Elsewhere, people assumed Lavalas would continue its sweep. In
Saint-Marc, polling station workers spent the early morning dozing while
waiting for voters to trickle in. Many residents of this town two hours
north of Port-au-Prince said they were not bothering to take part
because they felt the process had been set up to favor Lavalas.
"What election?" said Marcial D'Orleans, an undertaker who spent
the morning with some friends sitting in the plaza outside city hall.
"People heard on television and radio that the first round was a mess.
Only one party won. So people decided not to vote anymore." The
elections represented a crucial step in restoring a functioning
government to Haiti, which has not had a Parliament since early 1999.
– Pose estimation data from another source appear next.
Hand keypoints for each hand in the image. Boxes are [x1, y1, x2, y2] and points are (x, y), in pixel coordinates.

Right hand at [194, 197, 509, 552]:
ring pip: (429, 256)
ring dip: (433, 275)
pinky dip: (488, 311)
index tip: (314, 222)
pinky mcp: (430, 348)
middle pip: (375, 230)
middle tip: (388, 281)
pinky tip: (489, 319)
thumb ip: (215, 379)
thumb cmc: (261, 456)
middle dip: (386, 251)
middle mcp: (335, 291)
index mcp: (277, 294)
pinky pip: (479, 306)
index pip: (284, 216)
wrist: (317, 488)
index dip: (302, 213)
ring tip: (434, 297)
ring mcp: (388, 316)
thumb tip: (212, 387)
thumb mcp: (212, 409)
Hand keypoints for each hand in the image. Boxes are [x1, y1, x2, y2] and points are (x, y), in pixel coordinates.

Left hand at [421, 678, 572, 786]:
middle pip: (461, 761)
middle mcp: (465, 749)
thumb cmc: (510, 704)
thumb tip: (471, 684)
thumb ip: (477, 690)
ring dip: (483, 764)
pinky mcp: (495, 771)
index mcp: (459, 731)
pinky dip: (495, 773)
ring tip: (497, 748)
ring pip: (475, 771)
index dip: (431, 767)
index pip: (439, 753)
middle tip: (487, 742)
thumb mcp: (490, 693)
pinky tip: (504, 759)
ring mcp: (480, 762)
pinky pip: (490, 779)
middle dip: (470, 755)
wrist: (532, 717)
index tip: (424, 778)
About $500 million in international aid had been blocked because there
was no legislature to pass authorizations to rebuild roads or other
crumbling public works. The vote was also a test of the drawing power of
Mr. Aristide, who was barred by law from running for a second
consecutive term in the last election but is expected to run again for
president in November without any significant opposition. His party's
sweep of not only the legislature, but also mayoralties and other local
offices in Haiti's biggest cities, would prevent his administration
from being mired in the legislative and political challenges that have
crippled the current government of his protégé, President René Préval.
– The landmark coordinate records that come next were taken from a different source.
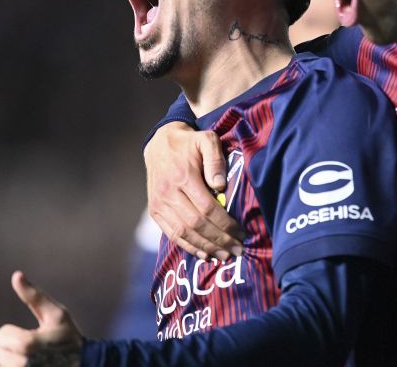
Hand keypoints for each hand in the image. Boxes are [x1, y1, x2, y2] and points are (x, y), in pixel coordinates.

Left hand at [0, 271, 83, 366]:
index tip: (31, 335)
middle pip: (0, 352)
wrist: (85, 363)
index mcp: (27, 344)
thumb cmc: (69, 337)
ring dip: (15, 360)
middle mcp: (22, 364)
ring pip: (4, 365)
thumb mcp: (56, 314)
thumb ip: (34, 296)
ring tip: (35, 358)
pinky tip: (34, 365)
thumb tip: (16, 275)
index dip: (14, 332)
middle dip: (14, 347)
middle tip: (34, 347)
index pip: (1, 335)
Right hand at [144, 122, 244, 259]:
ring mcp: (159, 204)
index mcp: (184, 177)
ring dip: (206, 247)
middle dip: (220, 240)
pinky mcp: (155, 211)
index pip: (207, 209)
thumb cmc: (189, 143)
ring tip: (225, 255)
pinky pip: (171, 234)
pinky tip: (205, 253)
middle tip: (238, 250)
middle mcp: (169, 193)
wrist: (160, 143)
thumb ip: (216, 160)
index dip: (226, 224)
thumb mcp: (206, 141)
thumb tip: (220, 186)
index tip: (242, 233)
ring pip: (184, 233)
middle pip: (197, 225)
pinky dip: (189, 247)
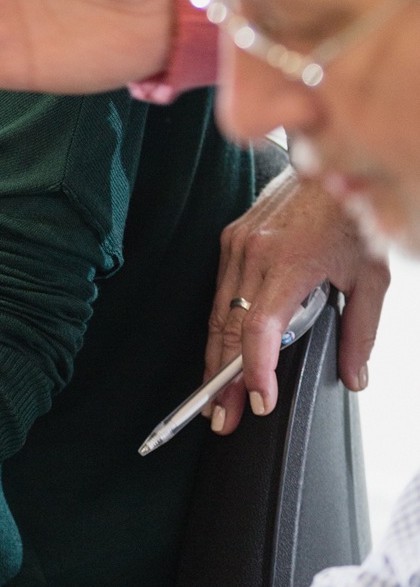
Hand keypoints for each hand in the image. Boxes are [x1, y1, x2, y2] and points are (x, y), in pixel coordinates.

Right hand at [205, 167, 387, 430]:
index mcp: (289, 263)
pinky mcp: (229, 241)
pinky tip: (220, 358)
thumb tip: (356, 378)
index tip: (260, 401)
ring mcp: (236, 245)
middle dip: (223, 382)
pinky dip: (218, 331)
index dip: (255, 370)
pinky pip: (219, 295)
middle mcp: (254, 254)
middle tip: (224, 420)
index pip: (259, 328)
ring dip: (215, 362)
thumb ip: (361, 332)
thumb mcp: (371, 278)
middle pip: (228, 330)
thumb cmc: (351, 217)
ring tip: (215, 401)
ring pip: (217, 316)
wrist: (324, 166)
Mr. Aristide, Haiti's first democratically elected president, was ousted
in a military coup seven months after he took office in 1991 and was
restored to power by an American-led invasion force in 1994. He remains
the country's most popular politician.More than 29,000 candidates and 60
percent of the nation's 4 million voters took part in the first round,
and international observers said there had been no gross irregularities
in the voting. Observers said many voters had chosen Lavalas, which had
mounted an aggressive campaign. But soon after the polls closed,
opposition candidates complained that armed groups linked to Lavalas had
burst into some polling places and intimidated workers or made off with
ballot boxes. The next day, about 30 opposition party members were
arrested by the police on charges of inciting to riot or disturbing the
peace with claims of fraud. The charges were later dropped. The crisis
continued when the Provisional Electoral Council released partial
results that gave Lavalas 18 of the 19 Senate seats at stake.Léon Manus,
the council president, refused to sign off on those results and fled the
country, saying he feared for his life. He said he had been under
extreme pressure to confirm the results, which had been determined by
counting only the votes received by the top four candidates for each
post. "The Haitian people turned out in large numbers because they
believed in the process, and that was encouraging," said one Haitian who
was an observer during the first round. "What is discouraging is they
were told their gesture did not count."Lavalas supporters, however, said
the charges were being fueled by opposition candidates who did have
enough support to win at the polls. "Lavalas is strong here," said
Charles Deceres, a Lavalas supporter in Saint-Marc. "Manus resigned
because the other parties insisted they had people behind them, but
they were wrong." Gérard Pierre Charles, the leader of the Organization
of People in Struggle, a Lavalas splinter group that had led the
legislative opposition, said the government's refusal to let the
contested seats be determined in a runoff was but the latest outrage in
an electoral process that had been dominated by Lavalas. He said Lavalas
supporters held many posts at polling places and had often taken to the
streets in protests after the first round, blocking traffic, burning
tires and promising to disrupt the country if their party did not win.
"A positive aspect of this is it helped put clearly the antidemocratic
project of Aristide," Mr. Pierre Charles said. "These were not
elections, this was a hidden coup. This electoral parody brings about an
absolute control of the state. So we fall into a totalitarian government
with one party rule." That prospect worried some residents of
Saint-Marc, even as they sat out the elections. "If the problems
continue, we will take a boat to Miami," said Jean Eric, a mason. "Here
there is only one group eating all the food: Lavalas."